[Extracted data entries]
++++++++++++++++++++

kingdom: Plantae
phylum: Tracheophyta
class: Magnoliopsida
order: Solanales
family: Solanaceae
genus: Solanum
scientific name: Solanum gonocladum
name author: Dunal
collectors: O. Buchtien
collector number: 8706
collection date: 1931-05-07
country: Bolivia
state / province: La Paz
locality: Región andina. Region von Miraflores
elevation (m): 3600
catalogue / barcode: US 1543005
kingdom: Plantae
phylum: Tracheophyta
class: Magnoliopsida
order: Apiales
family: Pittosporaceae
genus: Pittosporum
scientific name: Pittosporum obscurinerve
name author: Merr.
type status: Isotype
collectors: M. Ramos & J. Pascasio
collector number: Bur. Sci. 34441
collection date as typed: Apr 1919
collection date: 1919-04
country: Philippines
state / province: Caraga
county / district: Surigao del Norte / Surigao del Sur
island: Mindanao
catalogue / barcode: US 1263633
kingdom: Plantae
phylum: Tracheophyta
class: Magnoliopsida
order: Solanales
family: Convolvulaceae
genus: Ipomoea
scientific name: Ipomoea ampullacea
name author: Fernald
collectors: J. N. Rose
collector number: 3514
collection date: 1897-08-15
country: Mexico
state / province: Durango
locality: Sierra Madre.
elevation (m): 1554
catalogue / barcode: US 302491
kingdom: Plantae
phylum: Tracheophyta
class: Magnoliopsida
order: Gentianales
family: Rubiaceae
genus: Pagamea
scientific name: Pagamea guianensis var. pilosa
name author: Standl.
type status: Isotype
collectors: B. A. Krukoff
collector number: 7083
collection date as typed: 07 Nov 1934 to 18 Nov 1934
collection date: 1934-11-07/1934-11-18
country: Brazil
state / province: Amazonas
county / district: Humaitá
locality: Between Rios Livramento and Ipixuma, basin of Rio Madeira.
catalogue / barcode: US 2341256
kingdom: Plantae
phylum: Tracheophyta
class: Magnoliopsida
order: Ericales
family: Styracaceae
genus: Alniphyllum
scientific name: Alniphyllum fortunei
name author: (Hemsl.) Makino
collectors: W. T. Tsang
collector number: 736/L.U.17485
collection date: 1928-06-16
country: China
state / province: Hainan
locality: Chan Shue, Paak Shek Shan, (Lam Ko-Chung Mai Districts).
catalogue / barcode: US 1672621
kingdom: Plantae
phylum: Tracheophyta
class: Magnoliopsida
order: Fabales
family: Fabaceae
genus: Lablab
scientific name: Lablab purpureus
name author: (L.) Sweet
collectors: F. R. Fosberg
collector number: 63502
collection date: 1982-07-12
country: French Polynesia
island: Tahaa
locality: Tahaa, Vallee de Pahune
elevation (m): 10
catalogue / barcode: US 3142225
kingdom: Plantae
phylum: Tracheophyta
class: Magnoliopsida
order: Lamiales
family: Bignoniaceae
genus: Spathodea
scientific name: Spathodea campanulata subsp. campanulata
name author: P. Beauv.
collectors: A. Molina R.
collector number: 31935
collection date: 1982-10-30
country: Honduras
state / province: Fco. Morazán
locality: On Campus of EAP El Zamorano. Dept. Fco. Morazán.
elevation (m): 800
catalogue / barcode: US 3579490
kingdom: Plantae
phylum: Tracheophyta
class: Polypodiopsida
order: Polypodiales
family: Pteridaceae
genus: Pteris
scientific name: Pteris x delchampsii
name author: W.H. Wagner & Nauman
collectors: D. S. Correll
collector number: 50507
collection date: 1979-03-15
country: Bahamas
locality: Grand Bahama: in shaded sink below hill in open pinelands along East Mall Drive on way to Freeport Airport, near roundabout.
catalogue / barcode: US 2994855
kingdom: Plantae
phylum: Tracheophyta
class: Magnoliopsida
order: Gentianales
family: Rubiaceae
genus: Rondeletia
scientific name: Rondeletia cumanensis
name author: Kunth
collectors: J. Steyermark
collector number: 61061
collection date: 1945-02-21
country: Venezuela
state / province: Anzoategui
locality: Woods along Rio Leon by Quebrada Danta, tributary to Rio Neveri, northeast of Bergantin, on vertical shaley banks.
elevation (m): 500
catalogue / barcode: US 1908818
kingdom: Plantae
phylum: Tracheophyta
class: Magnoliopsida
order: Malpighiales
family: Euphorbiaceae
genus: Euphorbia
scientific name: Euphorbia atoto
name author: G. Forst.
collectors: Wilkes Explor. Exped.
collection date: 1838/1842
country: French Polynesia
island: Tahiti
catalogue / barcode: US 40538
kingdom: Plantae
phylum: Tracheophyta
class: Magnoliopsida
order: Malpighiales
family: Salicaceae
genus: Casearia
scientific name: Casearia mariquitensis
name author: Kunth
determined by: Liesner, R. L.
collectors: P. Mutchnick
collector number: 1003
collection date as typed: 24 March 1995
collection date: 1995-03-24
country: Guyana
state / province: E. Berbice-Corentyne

++++++++++++++++++++

▶ EXERCISE AIM
Arrange the part of the records that opens with the line containing "scientific name: Euphorbia atoto" and closes with the line containing "genus: Casearia" as a Markdown table. Use two columns: "Row" for the row number and "Entry" for the line, and skip any blank lines.

▶ SOLUTION FOR THIS EXERCISE
| Row | Entry |
|---|---|
| 1 | scientific name: Euphorbia atoto |
| 2 | name author: G. Forst. |
| 3 | collectors: Wilkes Explor. Exped. |
| 4 | collection date: 1838/1842 |
| 5 | country: French Polynesia |
| 6 | island: Tahiti |
| 7 | catalogue / barcode: US 40538 |
| 8 | kingdom: Plantae |
| 9 | phylum: Tracheophyta |
| 10 | class: Magnoliopsida |
| 11 | order: Malpighiales |
| 12 | family: Salicaceae |
| 13 | genus: Casearia |